Personally, I think specifically forecasting for drug development could be very impactful: Both in the general sense of aligning fields around the probability of success of different approaches (at a range of scales—very relevant both for scientists and funders) and the more specific regulatory use case (public predictions of safety/efficacy of medications as part of approvals by FDA/EMA etc.)
More broadly, predicting the future is hugely valuable. Insofar as effective altruism aims to achieve consequentialist goals, the greatest weakness of consequentialism is uncertainty about the effects of our actions. Forecasting targets that problem directly.
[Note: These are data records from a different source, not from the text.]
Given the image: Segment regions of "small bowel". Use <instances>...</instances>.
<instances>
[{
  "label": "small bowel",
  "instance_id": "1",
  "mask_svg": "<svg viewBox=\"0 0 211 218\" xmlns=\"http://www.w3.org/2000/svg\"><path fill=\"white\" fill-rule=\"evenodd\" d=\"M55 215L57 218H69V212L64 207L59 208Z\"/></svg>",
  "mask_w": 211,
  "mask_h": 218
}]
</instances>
The financial system creates a robust set of incentives to predict future financial outcomes—trying to use forecasting to build a tool with broader purpose than finance seems like it could be extremely valuable.
I don’t really do forecasting myself so I can’t speak to the field’s practical ability to achieve its goals (though as an outsider I feel optimistic), so perhaps there are practical reasons it might not be a good investment. But overall to me it definitely feels like the right thing to be aiming at.
Thanks for the comment, Grayden. For context, readers may want to check the question post Why is EA so enthusiastic about forecasting?.
Thanks for sharing, but nobody on that thread seems to be able to explain it! Most people there, like here, seem very sceptical
COI—I work in forecasting.
Whether or not forecasting is a good use of funds, good decision-making is probably correlated with impact.
So I’m open to the idea that forecasting hasn’t been a good use of funds, but it seems it should be a priori. Forecasting in one sense is predicting how decisions will go. How could that not be a good idea in theory.
More robust cases in practice:
Forecasters have good track records and are provably good thinkers
They can red team institutional decisions “what will be the impacts of this”
In some sense this is similar to research
Forecasting is becoming a larger part of the discourse and this is probably good. It is much more common to see the Economist, the FT, Matt Yglesias, twitter discourse referencing specific testable predictions
In making AI policy specifically it seems very valuable to guess progress and guess the impact of changes.
To me it looks like Epoch and Metaculus do useful work here that people find valuable.